start Selected excerpt

# Internet & Phones in Spain



## xicoalc (Apr 20, 2010)

Hello,

Having got an hour to kill I thought I would write some information that may be of use to people. Something I have been asked many times in my line of work is about telephones, internet, and the availability of services in Spain (particularly in rural areas). I have in the last 2 or 3 years tested and tried so many options and after writing a recent blog article on the subject for someone I thought I would post the information here for those considering moving, or not sure about their internet and telephone options in Spain.... Hope it helps someone someday!

*Landlines and internet at home:
*Telefonica (Movistar) is the Spanish equivalent to BT. Until fairly recently they had the monopoly and if you wanted a landline you had to use them. Just like the UK this had now changed and you can contract a number of other companies to supply you with a landline, calls and internet and it is worth shopping around for deals s prices do vary (although ultimately I think it's fair to say that if quality of service, and reliability are your key factors then Telefonica is stillest to consider although they are more expensive as they have the option to have a guaranteed repair in 24 hours if theres ever a fault). There are even English companies now offering landline services and if your Spanish isn't great then they are a worth while option and also many offer bundle minutes to call the UK.

The traditional telephone network has been in place for many years and although its old, it functions pretty well. Some companies (ONO for example) are installing fast vibe optic networks across Spain but thesis currently limited to cities and newer developed areas.

Alta (connection) to fixed line services tends to be very easy and cheap. There is nothing to do apart form bring a bit of copper cable to your house if it hasn't got any, or in most cases press a button to connect you.

If you are lucky and get a good internet connection then you could also look at VoIP (Voice over IP). Services such as Skype allow you to use the bandwidth of your internet connection to make low cost telephone calls. They route the bulk of the call through the internet and convert the voice to computer data. As you only pay then for a tiny section of the call to go through the main telephone network the savings can be huge, especially if you are calling the UK or other countries.

end Selected excerpt
start Material provided

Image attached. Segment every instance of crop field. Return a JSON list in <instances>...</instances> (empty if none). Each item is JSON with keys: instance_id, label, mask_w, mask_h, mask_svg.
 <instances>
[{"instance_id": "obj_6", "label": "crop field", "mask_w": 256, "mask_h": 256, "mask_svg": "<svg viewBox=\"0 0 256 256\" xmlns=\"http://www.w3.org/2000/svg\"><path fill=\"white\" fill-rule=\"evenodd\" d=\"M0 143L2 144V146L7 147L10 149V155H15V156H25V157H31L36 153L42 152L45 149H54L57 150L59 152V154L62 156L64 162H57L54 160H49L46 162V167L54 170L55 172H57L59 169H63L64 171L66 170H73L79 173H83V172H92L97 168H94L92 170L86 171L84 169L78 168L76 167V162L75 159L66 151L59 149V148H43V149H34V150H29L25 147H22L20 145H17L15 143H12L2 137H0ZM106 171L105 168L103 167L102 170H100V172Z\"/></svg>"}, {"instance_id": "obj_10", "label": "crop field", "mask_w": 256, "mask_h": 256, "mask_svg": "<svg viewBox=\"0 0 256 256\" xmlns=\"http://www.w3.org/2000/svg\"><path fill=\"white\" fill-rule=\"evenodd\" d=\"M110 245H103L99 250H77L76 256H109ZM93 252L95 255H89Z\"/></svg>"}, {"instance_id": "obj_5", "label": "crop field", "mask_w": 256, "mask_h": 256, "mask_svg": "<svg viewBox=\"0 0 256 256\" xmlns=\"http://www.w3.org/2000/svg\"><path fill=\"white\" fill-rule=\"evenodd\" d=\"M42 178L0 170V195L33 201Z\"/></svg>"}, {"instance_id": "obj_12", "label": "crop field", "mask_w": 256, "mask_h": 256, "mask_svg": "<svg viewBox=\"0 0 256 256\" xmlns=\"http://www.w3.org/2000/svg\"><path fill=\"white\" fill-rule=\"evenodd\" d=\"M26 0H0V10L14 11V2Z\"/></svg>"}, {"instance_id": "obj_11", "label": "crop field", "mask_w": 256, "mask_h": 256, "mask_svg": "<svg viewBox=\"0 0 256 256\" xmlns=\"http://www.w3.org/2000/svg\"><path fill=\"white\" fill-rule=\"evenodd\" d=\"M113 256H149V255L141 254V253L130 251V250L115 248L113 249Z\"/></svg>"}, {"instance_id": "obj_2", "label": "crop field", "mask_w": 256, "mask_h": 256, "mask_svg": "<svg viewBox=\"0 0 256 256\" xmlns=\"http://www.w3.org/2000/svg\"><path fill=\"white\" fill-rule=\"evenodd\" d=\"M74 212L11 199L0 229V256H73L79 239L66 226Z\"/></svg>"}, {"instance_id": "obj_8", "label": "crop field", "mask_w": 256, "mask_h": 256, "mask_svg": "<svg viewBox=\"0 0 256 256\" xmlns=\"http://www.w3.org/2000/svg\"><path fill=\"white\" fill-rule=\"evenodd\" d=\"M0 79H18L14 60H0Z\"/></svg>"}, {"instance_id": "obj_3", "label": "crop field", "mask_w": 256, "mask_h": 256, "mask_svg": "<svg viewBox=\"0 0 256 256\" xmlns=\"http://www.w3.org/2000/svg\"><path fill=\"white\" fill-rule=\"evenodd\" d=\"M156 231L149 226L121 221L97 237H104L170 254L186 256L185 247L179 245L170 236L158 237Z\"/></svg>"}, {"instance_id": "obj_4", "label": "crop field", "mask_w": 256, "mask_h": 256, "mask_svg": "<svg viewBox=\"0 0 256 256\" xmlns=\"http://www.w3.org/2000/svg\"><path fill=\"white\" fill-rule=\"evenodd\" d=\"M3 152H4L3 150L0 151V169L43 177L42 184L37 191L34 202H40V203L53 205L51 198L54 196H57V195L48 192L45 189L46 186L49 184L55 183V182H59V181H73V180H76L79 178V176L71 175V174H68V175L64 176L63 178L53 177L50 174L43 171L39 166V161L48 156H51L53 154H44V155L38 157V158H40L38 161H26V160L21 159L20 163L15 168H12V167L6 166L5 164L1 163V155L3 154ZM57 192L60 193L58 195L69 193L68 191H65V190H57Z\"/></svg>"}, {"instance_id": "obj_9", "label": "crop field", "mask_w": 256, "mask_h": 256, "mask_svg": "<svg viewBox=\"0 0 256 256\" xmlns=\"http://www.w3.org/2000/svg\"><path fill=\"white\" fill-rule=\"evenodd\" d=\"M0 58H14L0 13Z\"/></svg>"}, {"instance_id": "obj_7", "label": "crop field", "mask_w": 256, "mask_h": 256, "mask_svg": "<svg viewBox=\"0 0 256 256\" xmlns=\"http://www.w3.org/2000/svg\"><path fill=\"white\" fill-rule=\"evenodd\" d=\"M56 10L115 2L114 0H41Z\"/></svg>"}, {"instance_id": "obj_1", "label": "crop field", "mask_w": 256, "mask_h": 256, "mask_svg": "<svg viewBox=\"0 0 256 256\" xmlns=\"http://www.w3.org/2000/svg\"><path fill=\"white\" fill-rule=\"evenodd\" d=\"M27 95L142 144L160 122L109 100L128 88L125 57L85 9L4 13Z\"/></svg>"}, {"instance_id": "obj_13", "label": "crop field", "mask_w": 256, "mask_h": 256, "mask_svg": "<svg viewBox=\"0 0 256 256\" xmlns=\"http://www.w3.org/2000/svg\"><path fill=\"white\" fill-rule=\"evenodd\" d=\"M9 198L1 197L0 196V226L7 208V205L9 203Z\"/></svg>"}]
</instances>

end Material provided

Copy out, word for word, everything in the forum post on internet and phones in Spain from "Alta (connection) to" down to "to connect you.". The data above is separate from the forum post on internet and phones in Spain.

Alta (connection) to fixed line services tends to be very easy and cheap. There is nothing to do apart form bring a bit of copper cable to your house if it hasn't got any, or in most cases press a button to connect you.